Le ministre Peeters a-t-il gaffé ?

Polémique. Une grave infraction à la loi Renault sur les licenciements collectifs a-t-elle été commise mercredi par le ministre de l’Emploi, entraînant des poursuites judiciaires pour le management de Proximus et l’annulation de la procédure de licenciements ? C’est ce qu’a affirmé à l’agence Belga Filip Tilleman, un avocat spécialisé en droit du travail. Kris Peeters (CD&V) a dévoilé publiquement les intentions de restructuration de Proximus. 

"Si la loi Renault a abouti à quelque chose, c’est à ce que le conseil d’entreprise (ici, la commission paritaire, NdlR) soit informé en premier au sujet des intentions de restructuration. L’entreprise ne peut communiquer cela à d’autres personnes, fussent-elles ministres. Le fait que l’État soit actionnaire ne change rien. Émotionnellement, socialement et juridiquement, cela ne va pas", a déclaré Filip Tilleman. Et ajoutant : "Ce qui s’est passé ici avec Proximus et le ministre Peeters, c’est tout simplement du Gaston Lagaffe." 

Suite à cette sortie, le cabinet Peeters a pris ses renseignements auprès du SPF Emploi, qui dément formellement. "Proximus est une entreprise publique autonome qui a pris la forme d’une SA de droit public.
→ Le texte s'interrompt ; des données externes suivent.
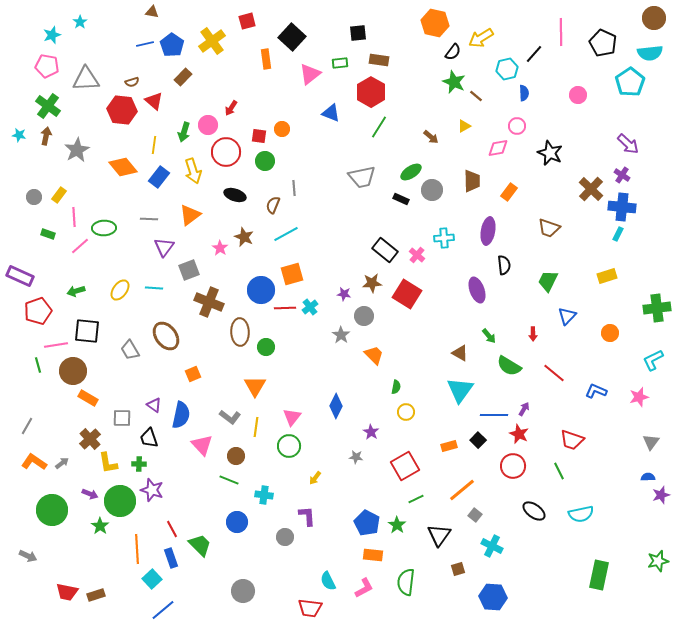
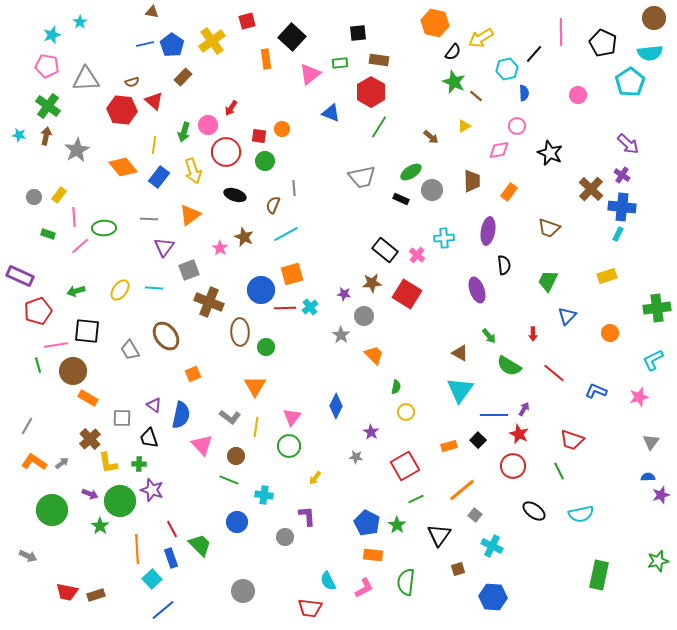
pink diamond at (498, 148): moved 1 px right, 2 px down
À ce titre, elle est exclue de la loi du 5 décembre 1968 sur les conventions collectives de travail et les commissions paritaires. La loi Renault ne s’applique qu’aux entreprises relevant du champ d’application de la loi du 5 décembre 1968, Proximus en est donc exclue." Sur le site internet du SPF Emploi, on peut d’ailleurs lire explicitement que la loi Renault ne vise "que les employeurs du secteur privé". 
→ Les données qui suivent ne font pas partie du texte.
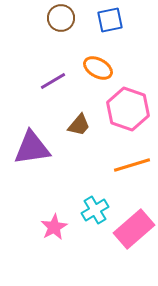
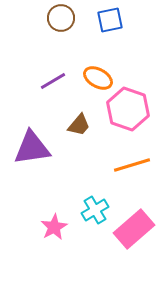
orange ellipse: moved 10 px down
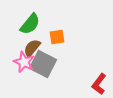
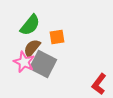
green semicircle: moved 1 px down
Alors, qui a raison ? Eric Carlier, autre avocat spécialiste de ces matières, tranche. "La loi Renault, sensu stricto, ne vise pas Proximus parce que c’est une entreprise publique. Mais, par rapport au modèle de concertation sociale que nous avons en Belgique, il n’est pas admissible qu’on ne communique pas en priorité aux organisations syndicales une intention de restructuration." Pour Eric Carlier, Kris Peeters n’a donc pas commis de faute juridique mais il juge son attitude "ahurissante".